Les implications sont profondes. La capacité des cellules à se fragmenter et à produire des fragments mobiles capables de se déplacer dans l'organisme pourrait expliquer comment les cellules cancéreuses se propagent plus facilement, ou comment les cellules immunitaires se mobilisent pour combattre les infections. Chaque fragment conserve une structure interne organisée, ce qui lui permet de se déplacer de manière autonome. Cette découverte élargit notre compréhension de la migration cellulaire et ouvre de nouvelles voies pour étudier la métastase du cancer et le comportement des cellules immunitaires. Cette avancée suggère que cibler les mécanismes derrière la fragmentation cellulaire pourrait conduire à de nouvelles thérapies visant à limiter la propagation du cancer ou à améliorer les réponses immunitaires, offrant ainsi une nouvelle perspective pour contrôler ces processus en santé et en maladie.
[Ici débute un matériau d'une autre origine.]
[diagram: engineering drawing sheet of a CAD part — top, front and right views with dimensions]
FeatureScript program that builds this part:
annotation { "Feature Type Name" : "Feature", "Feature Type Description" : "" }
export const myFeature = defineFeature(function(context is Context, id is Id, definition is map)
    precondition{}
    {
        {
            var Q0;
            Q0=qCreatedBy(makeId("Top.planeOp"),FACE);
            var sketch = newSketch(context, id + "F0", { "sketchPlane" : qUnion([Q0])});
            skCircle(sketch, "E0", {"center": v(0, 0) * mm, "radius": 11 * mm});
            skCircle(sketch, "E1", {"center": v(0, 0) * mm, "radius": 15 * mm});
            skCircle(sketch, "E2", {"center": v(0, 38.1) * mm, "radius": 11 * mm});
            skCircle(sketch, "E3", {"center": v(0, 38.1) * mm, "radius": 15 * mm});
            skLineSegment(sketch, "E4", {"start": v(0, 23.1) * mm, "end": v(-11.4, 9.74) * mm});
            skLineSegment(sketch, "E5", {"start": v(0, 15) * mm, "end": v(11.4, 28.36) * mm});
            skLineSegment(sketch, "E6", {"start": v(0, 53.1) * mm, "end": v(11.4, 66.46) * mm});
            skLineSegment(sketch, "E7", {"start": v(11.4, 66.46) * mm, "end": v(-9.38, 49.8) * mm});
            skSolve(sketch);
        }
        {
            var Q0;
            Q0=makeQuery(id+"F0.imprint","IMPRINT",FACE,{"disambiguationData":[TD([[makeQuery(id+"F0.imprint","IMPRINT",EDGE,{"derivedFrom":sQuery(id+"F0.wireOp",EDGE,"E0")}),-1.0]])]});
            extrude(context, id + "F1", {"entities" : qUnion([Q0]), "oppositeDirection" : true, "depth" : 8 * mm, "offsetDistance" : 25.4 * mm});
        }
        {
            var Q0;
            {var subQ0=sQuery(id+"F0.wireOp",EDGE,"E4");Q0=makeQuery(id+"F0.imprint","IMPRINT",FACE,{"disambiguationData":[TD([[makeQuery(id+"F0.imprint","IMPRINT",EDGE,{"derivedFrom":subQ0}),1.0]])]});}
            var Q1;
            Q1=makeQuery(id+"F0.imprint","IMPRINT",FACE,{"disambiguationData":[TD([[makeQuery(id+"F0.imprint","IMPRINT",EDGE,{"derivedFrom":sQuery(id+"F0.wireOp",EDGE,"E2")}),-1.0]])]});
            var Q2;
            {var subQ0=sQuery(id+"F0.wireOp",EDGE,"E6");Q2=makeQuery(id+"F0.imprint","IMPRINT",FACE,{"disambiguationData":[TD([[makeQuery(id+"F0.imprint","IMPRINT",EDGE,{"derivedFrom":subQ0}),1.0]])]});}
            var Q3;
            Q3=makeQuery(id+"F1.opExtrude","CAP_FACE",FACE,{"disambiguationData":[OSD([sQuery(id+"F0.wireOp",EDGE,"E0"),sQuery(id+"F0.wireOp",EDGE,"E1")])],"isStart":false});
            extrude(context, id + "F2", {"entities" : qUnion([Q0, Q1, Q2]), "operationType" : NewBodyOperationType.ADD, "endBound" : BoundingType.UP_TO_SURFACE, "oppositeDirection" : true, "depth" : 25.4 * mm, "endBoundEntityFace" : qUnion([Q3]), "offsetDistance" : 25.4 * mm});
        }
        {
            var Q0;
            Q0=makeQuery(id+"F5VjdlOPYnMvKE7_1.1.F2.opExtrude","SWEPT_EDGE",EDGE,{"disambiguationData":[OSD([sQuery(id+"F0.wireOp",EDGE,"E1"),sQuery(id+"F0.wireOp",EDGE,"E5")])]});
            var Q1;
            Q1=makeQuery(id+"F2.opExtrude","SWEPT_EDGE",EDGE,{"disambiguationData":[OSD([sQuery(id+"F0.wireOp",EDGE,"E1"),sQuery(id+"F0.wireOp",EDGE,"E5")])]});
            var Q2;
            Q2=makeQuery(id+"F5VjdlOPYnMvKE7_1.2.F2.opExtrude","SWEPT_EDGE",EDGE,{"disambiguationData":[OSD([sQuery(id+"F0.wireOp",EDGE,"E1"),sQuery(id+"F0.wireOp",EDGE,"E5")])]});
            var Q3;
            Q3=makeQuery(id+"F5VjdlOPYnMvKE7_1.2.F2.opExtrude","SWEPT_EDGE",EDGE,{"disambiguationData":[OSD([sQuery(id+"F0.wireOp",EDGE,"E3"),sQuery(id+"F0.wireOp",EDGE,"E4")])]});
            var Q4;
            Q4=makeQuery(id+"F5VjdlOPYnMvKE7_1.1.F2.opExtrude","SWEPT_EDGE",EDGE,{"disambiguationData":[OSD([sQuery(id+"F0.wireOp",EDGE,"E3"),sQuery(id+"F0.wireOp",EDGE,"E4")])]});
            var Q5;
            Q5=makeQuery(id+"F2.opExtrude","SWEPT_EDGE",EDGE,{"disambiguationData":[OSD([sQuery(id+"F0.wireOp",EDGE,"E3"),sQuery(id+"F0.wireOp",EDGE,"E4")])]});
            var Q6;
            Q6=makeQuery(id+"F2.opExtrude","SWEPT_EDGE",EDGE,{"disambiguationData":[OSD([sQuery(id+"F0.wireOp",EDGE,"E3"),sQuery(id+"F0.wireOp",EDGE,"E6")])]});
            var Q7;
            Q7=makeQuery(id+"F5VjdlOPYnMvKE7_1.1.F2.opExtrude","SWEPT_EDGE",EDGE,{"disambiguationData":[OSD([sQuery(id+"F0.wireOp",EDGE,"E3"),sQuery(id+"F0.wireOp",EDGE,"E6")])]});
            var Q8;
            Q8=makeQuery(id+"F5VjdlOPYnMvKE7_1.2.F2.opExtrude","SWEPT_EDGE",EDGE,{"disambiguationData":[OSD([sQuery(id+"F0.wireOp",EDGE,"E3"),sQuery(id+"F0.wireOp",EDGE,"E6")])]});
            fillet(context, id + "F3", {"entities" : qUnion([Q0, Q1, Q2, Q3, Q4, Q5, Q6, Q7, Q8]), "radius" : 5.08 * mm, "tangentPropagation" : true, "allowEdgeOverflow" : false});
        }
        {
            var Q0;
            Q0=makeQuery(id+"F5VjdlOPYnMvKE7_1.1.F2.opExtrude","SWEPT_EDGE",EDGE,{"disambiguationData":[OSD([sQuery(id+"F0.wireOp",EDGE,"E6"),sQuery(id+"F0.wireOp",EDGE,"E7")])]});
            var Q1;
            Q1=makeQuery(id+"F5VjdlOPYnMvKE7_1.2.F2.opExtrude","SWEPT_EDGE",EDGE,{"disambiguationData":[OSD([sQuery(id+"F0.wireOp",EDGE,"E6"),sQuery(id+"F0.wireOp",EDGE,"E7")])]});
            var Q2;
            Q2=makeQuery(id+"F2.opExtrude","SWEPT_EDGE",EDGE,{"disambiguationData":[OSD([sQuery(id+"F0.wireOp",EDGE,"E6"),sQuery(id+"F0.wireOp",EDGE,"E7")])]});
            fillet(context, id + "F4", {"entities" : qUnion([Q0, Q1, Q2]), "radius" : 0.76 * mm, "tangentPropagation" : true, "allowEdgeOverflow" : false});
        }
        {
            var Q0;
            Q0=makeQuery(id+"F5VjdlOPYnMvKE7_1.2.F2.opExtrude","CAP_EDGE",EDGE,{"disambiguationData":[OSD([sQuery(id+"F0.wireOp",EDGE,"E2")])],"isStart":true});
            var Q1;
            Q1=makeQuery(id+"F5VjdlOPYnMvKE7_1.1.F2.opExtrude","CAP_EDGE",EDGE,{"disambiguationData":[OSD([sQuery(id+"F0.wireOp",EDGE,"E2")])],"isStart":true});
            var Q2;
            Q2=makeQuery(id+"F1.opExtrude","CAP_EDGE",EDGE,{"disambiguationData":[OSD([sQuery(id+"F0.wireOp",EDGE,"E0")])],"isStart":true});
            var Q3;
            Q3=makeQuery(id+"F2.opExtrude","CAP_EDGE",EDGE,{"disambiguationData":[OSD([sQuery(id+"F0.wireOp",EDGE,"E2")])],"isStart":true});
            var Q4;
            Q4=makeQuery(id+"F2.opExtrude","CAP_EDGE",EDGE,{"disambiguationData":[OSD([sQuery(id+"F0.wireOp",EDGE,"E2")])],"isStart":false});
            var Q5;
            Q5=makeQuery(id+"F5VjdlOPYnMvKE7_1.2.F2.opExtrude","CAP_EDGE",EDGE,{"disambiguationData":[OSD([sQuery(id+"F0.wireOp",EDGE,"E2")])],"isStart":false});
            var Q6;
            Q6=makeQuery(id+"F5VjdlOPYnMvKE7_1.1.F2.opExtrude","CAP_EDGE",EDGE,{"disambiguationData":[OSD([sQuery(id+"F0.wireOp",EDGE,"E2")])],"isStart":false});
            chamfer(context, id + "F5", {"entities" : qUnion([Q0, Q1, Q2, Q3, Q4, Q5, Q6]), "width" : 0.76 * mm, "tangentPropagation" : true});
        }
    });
*type de cellules qui peuvent changer de forme : les cellules immunitaires comme les macrophages par exemple, sont des cellules amiboïdes, ce qui leur permet de se mouvoir dans les tissus, ou d’effectuer des fonctions comme la phagocytose.
Publication: https://doi.org/10.1016/j.devcel.2024.06.023
Video: https://youtu.be/bgwz0PbiQFQ
Référence : Juan Manuel García-Arcos, Johannes Ziegler, Silvia Grigolon, Loïc Reymond, Gaurav Shajepal, Cédric J Cattin, Alexis Lomakin, Daniel J Müller, Verena Ruprecht, Stefan Wieser, Raphael Voituriez, Matthieu Piel
Rigidity percolation and active advection synergize in the actomyosion cortex to drive amoeboid cell motility. Developmental Cell, 2024 July 20 doi : 10.1016/j.devcel.2024.06.023
Cette séquence d'images prises avec un microscope de fluorescence montre la dynamique de l'actine (en cyan) et des fibres de collagène de la matrice extracellulaire (en blanc). On observe un petit fragment de cellule, marqué par l'actine, qui se détache de la structure principale et se déplace indépendamment à travers le réseau de collagène. La barre d’échelle représente 10 micromètres.